Agreed. Alan is saying vs 4c for high e but I can't think of a single trick move on it and the gear is bomber. It's just pumpy.

As for vd for shockleys, I'm with you, and actually find it trickier than hiigh e (I am crap at roofs though).

What are your guesses for the routes I graded? I'm intrigued.
chill54 14 Feb 2012
In reply to Kipper-Phil Smith:
> (In reply to Mike Lewis)
>
>
>
>
> In reply to Mike Lewis:
> Really hard to translate the grades but here is my attempt
>
> New Dimensions E35C
>
> Lunatic Fringe E35c
>
LF is rated 5.10c and ND is 5.11b or c. I guess I really don't understand this crazy English system but if New Dimensions is no harder than Lunatic Fringe I guess I'll go take a whack at it!
 jon 14 Feb 2012
In reply to Robert Durran:

> Astro Elephant (Elephant's Perch, Idaho) E2 5c

I think it probably would be about right. Did you do anything else there Rob? I thought Beckey Direct was worth maybe E3 6a - for its first pitch which is a boulder problem and is a lot harder than the rest of the route.
 Toby Dunn 14 Feb 2012
In reply to Smelly Fox:
> (In reply to Robert Durran)
> [...]
> Grades are of limited use in Indian creek - width in inches makes far more sense for many routes.
> Absolutely right!

I would agree, having spent a good 2 or 3 weeks climbing in IC, and other Utah cracks, i would struggle to give a Uk grade to any of the totally pure cracks. Things which involve a big more techy messing around are easier to give some sort of a ballpark figure for. I can remember few names, I'm afraid; but Supercrack is definitely a grade easier climbed drunk in a pair of crocs.

DATA BLOCK:
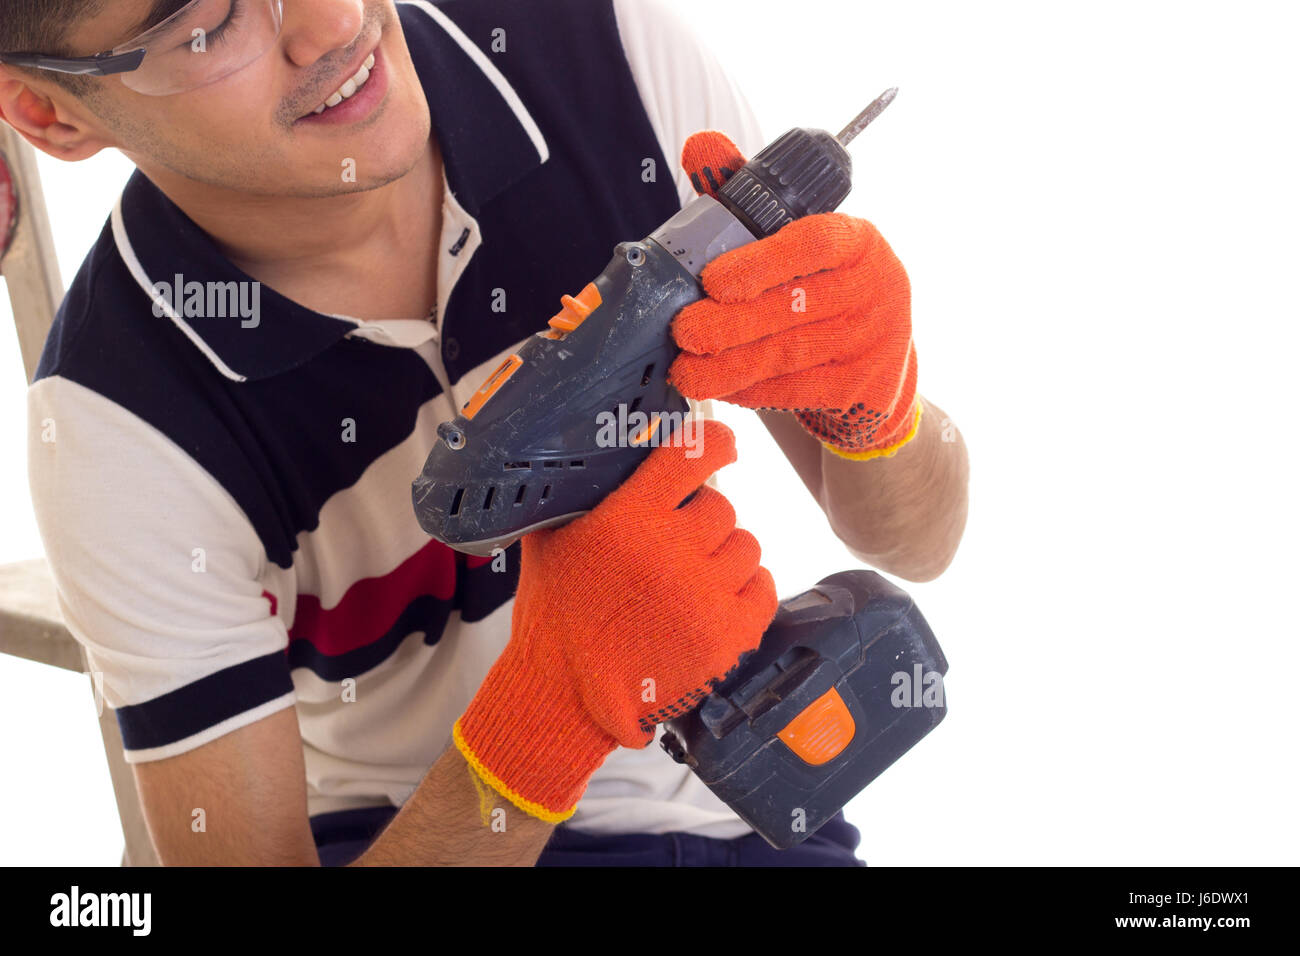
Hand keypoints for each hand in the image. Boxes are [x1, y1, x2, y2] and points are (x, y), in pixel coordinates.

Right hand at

TASKS TO COMPLETE:
[A] Copy the part of the climbing-grades forum thread that opens with the words containing "Toby Dunn 14" and closes with "for many routes.".
[B] Continue the climbing-grades forum thread from where it stops.

RESPONSES TO THE EXERCISE:
[A]
Toby Dunn 14 Feb 2012
In reply to Smelly Fox:
> (In reply to Robert Durran)
> [...]
> Grades are of limited use in Indian creek - width in inches makes far more sense for many routes.

[B]
 seankenny 14 Feb 2012
In reply to Toby Dunn:
> Supercrack is definitely a grade easier climbed drunk in a pair of crocs.

A few weeks ago someone on UKC was asking how to get more hits for his YouTube climbing videos. Toby, I think you've just given him the answer.
 Rich Kirby 14 Feb 2012
In reply to Robert Durran:
> (In reply to Smelly Fox)
> [...]
>
> [...]
>
> I thought about E2 5b (a couple of baggy hand jams). A friend had to use fists and laybacks and thought E3 5c). Grades are of limited use in Indian creek - width in inches makes far more sense for many routes.

Nope, not joking. Perhaps having just 4 pieces that fit the crack proper in 30m of climbing made it feel E3. Whichever, a stunning crack pitch.
 efrance24234 14 Feb 2012
In reply to Mike Lewis: what about centuary crack? Anyone done it?
 Chris Craggs Global Crag Moderator 14 Feb 2012
In reply to Toby Dunn:
>
> I would agree, having spent a good 2 or 3 weeks climbing in IC, and other Utah cracks, i would struggle to give a Uk grade to any of the totally pure cracks.

Are they really so different to their Yosemite equivalents? I never had any problems giving UK grades to Reed's Pinnacle, Lunatic Fringe, Crimson Cringe, etc.


Chris
 Smelly Fox 14 Feb 2012
In reply to Rich Kirby:
Haha! Yes that would definitely have it scraping E3!

Luckilly we'd teamed up with a local so was able to lace it.

Did you do The Incredible Hand Crack? I thought that even better than Supercack. That I'd give E3 probably, but it was a thinner crack for my fat hands!
 Robert Durran 14 Feb 2012
In reply to Rich Kirby:
> (In reply to Robert Durran)
> Nope, not joking. Perhaps having just 4 pieces that fit the crack proper in 30m of climbing made it feel E3. Whichever, a stunning crack pitch.

I think I put at least 3 Gold, 6 Blue and 2 Grey Camalots in Supercrack, you can't claim more E points, just because you didn't have the right gear!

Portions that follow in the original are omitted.